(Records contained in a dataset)

*** Block opens ***

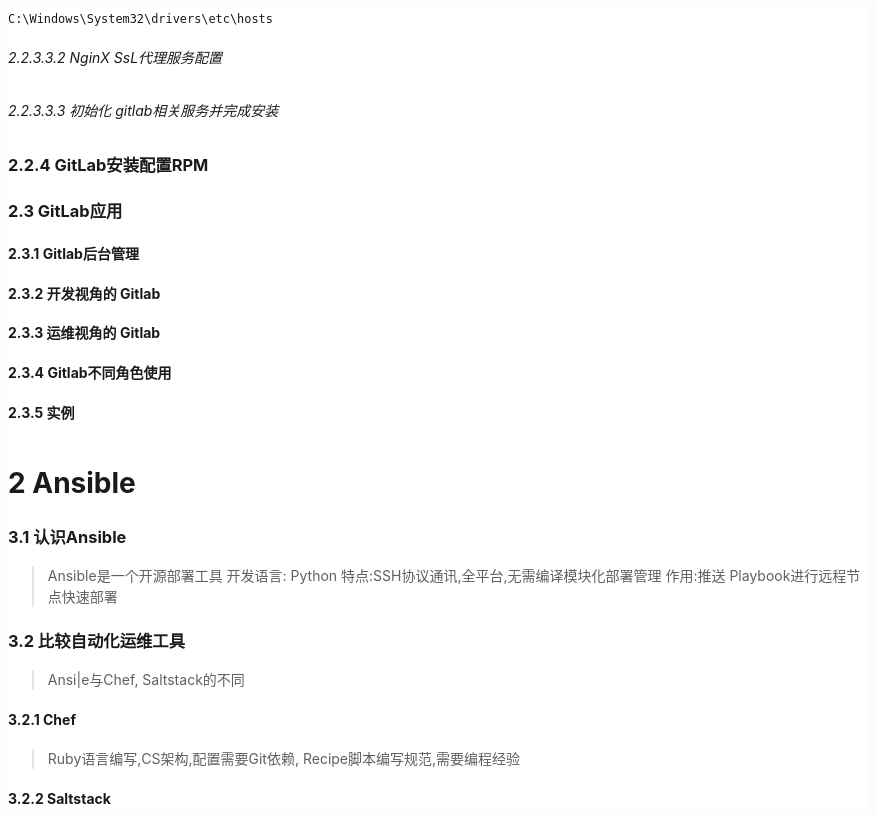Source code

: 

```properties
C:\Windows\System32\drivers\etc\hosts
```





###### 2.2.3.3.2 NginX SsL代理服务配置



###### 2.2.3.3.3 初始化 gitlab相关服务并完成安装

### 2.2.4 GitLab安装配置RPM



### 2.3 GitLab应用

#### 2.3.1 Gitlab后台管理



#### 2.3.2 开发视角的 Gitlab



#### 2.3.3 运维视角的 Gitlab



#### 2.3.4 Gitlab不同角色使用



#### 2.3.5 实例



# 2 Ansible

### 3.1 认识Ansible

>  Ansible是一个开源部署工具
> 开发语言: Python
> 特点:SSH协议通讯,全平台,无需编译模块化部署管理
> 作用:推送 Playbook进行远程节点快速部署

### 3.2 比较自动化运维工具

> Ansi|e与Chef, Saltstack的不同

#### 3.2.1 Chef

> Ruby语言编写,CS架构,配置需要Git依赖,
> Recipe脚本编写规范,需要编程经验

#### 3.2.2 Saltstack

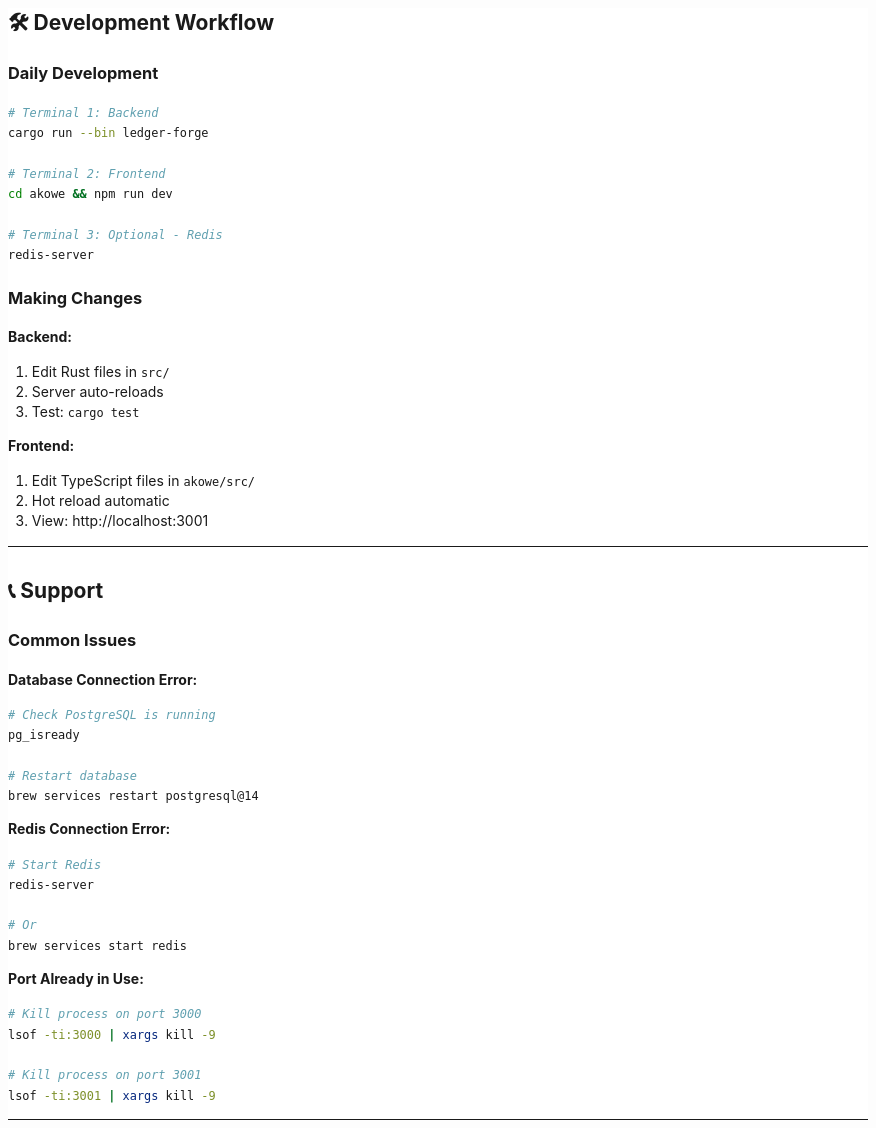## 🛠️ Development Workflow

### Daily Development
```bash
# Terminal 1: Backend
cargo run --bin ledger-forge

# Terminal 2: Frontend
cd akowe && npm run dev

# Terminal 3: Optional - Redis
redis-server
```

### Making Changes

**Backend:**
1. Edit Rust files in `src/`
2. Server auto-reloads
3. Test: `cargo test`

**Frontend:**
1. Edit TypeScript files in `akowe/src/`
2. Hot reload automatic
3. View: http://localhost:3001

---

## 📞 Support

### Common Issues

**Database Connection Error:**
```bash
# Check PostgreSQL is running
pg_isready

# Restart database
brew services restart postgresql@14
```

**Redis Connection Error:**
```bash
# Start Redis
redis-server

# Or
brew services start redis
```

**Port Already in Use:**
```bash
# Kill process on port 3000
lsof -ti:3000 | xargs kill -9

# Kill process on port 3001
lsof -ti:3001 | xargs kill -9
```

---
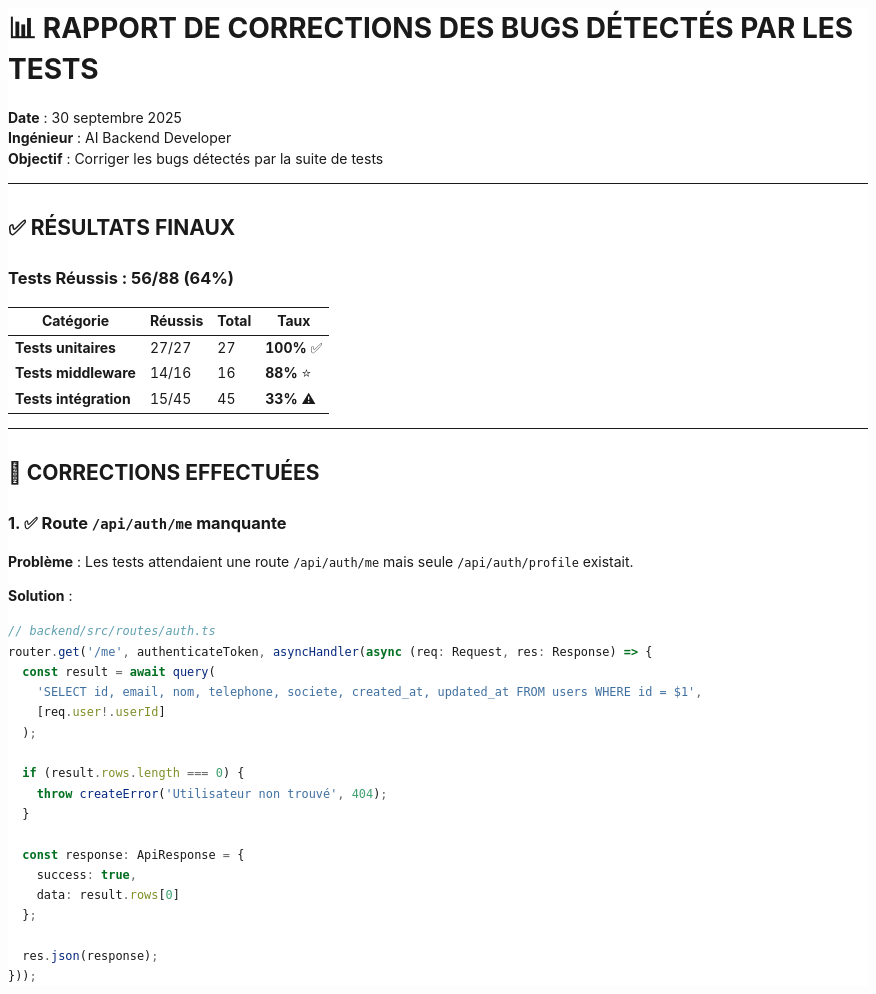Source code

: # 📊 RAPPORT DE CORRECTIONS DES BUGS DÉTECTÉS PAR LES TESTS

**Date** : 30 septembre 2025  
**Ingénieur** : AI Backend Developer  
**Objectif** : Corriger les bugs détectés par la suite de tests

---

## ✅ RÉSULTATS FINAUX

### Tests Réussis : **56/88 (64%)**

| Catégorie | Réussis | Total | Taux |
|-----------|---------|-------|------|
| **Tests unitaires** | 27/27 | 27 | **100%** ✅ |
| **Tests middleware** | 14/16 | 16 | **88%** ⭐ |
| **Tests intégration** | 15/45 | 45 | **33%** ⚠️ |

---

## 🔧 CORRECTIONS EFFECTUÉES

### 1. ✅ Route `/api/auth/me` manquante

**Problème** : Les tests attendaient une route `/api/auth/me` mais seule `/api/auth/profile` existait.

**Solution** :
```typescript
// backend/src/routes/auth.ts
router.get('/me', authenticateToken, asyncHandler(async (req: Request, res: Response) => {
  const result = await query(
    'SELECT id, email, nom, telephone, societe, created_at, updated_at FROM users WHERE id = $1',
    [req.user!.userId]
  );
  
  if (result.rows.length === 0) {
    throw createError('Utilisateur non trouvé', 404);
  }
  
  const response: ApiResponse = {
    success: true,
    data: result.rows[0]
  };
  
  res.json(response);
}));
```

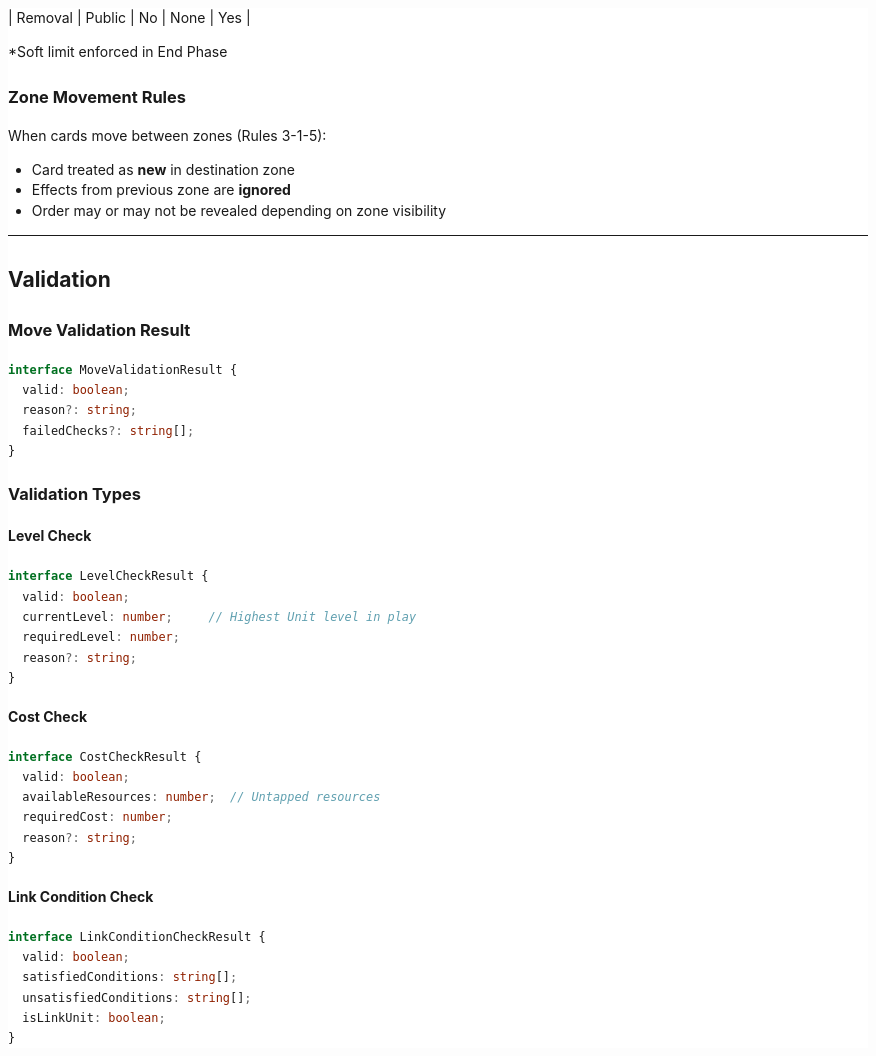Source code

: | Removal | Public | No | None | Yes |

*Soft limit enforced in End Phase

### Zone Movement Rules

When cards move between zones (Rules 3-1-5):
- Card treated as **new** in destination zone
- Effects from previous zone are **ignored**
- Order may or may not be revealed depending on zone visibility

---

## Validation

### Move Validation Result

```typescript
interface MoveValidationResult {
  valid: boolean;
  reason?: string;
  failedChecks?: string[];
}
```

### Validation Types

#### Level Check
```typescript
interface LevelCheckResult {
  valid: boolean;
  currentLevel: number;     // Highest Unit level in play
  requiredLevel: number;
  reason?: string;
}
```

#### Cost Check
```typescript
interface CostCheckResult {
  valid: boolean;
  availableResources: number;  // Untapped resources
  requiredCost: number;
  reason?: string;
}
```

#### Link Condition Check
```typescript
interface LinkConditionCheckResult {
  valid: boolean;
  satisfiedConditions: string[];
  unsatisfiedConditions: string[];
  isLinkUnit: boolean;
}
```
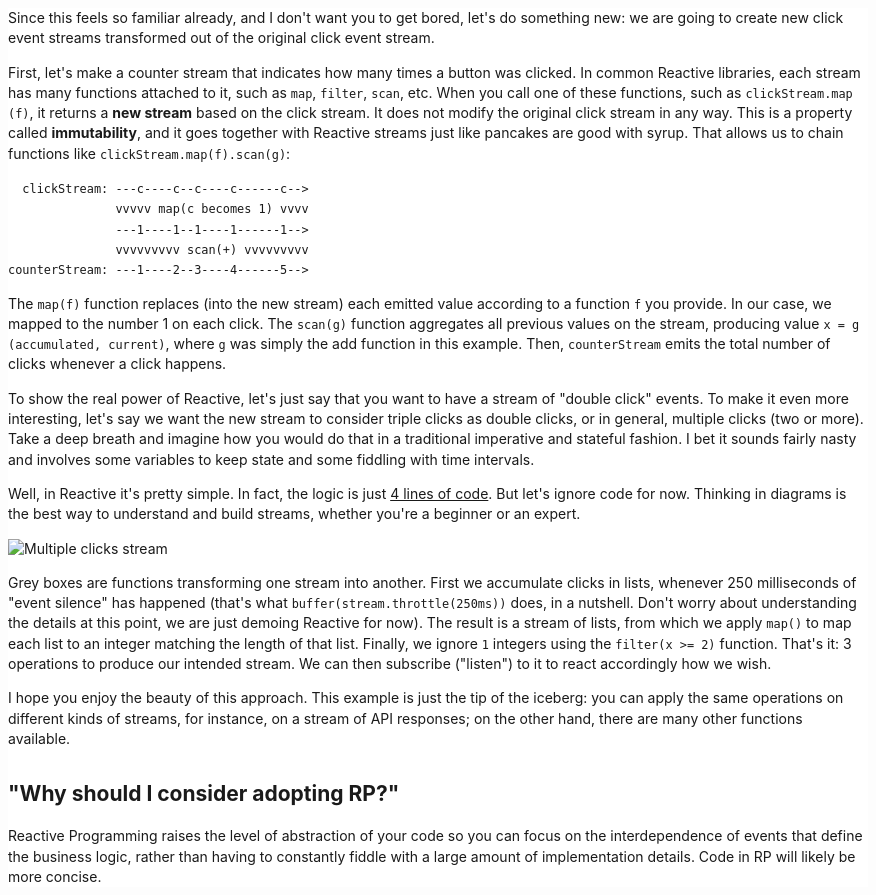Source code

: Since this feels so familiar already, and I don't want you to get bored, let's do something new: we are going to create new click event streams transformed out of the original click event stream.

First, let's make a counter stream that indicates how many times a button was clicked. In common Reactive libraries, each stream has many functions attached to it, such as `map`, `filter`, `scan`, etc. When you call one of these functions, such as `clickStream.map(f)`, it returns a **new stream** based on the click stream. It does not modify the original click stream in any way. This is a property called **immutability**, and it goes together with Reactive streams just like pancakes are good with syrup. That allows us to chain functions like `clickStream.map(f).scan(g)`:

```
  clickStream: ---c----c--c----c------c-->
               vvvvv map(c becomes 1) vvvv
               ---1----1--1----1------1-->
               vvvvvvvvv scan(+) vvvvvvvvv
counterStream: ---1----2--3----4------5-->
```

The `map(f)` function replaces (into the new stream) each emitted value according to a function `f` you provide. In our case, we mapped to the number 1 on each click. The `scan(g)` function aggregates all previous values on the stream, producing value `x = g(accumulated, current)`, where `g` was simply the add function in this example. Then, `counterStream` emits the total number of clicks whenever a click happens.

To show the real power of Reactive, let's just say that you want to have a stream of "double click" events. To make it even more interesting, let's say we want the new stream to consider triple clicks as double clicks, or in general, multiple clicks (two or more). Take a deep breath and imagine how you would do that in a traditional imperative and stateful fashion. I bet it sounds fairly nasty and involves some variables to keep state and some fiddling with time intervals.

Well, in Reactive it's pretty simple. In fact, the logic is just [4 lines of code](http://jsfiddle.net/staltz/4gGgs/27/).
But let's ignore code for now. Thinking in diagrams is the best way to understand and build streams, whether you're a beginner or an expert.

![Multiple clicks stream](http://i.imgur.com/HMGWNO5.png)

Grey boxes are functions transforming one stream into another. First we accumulate clicks in lists, whenever 250 milliseconds of "event silence" has happened (that's what `buffer(stream.throttle(250ms))` does, in a nutshell. Don't worry about understanding the details at this point, we are just demoing Reactive for now). The result is a stream of lists, from which we apply `map()` to map each list to an integer matching the length of that list. Finally, we ignore `1` integers using the `filter(x >= 2)` function. That's it: 3 operations to produce our intended stream. We can then subscribe ("listen") to it to react accordingly how we wish.

I hope you enjoy the beauty of this approach. This example is just the tip of the iceberg: you can apply the same operations on different kinds of streams, for instance, on a stream of API responses; on the other hand, there are many other functions available.

## "Why should I consider adopting RP?"

Reactive Programming raises the level of abstraction of your code so you can focus on the interdependence of events that define the business logic, rather than having to constantly fiddle with a large amount of implementation details. Code in RP will likely be more concise.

*** Block closes ***

■ YOUR GOAL ■
Each line of the data that holds "logic" should be copied.

■ ANSWER ■
Well, in Reactive it's pretty simple. In fact, the logic is just [4 lines of code](http://jsfiddle.net/staltz/4gGgs/27/).
Reactive Programming raises the level of abstraction of your code so you can focus on the interdependence of events that define the business logic, rather than having to constantly fiddle with a large amount of implementation details. Code in RP will likely be more concise.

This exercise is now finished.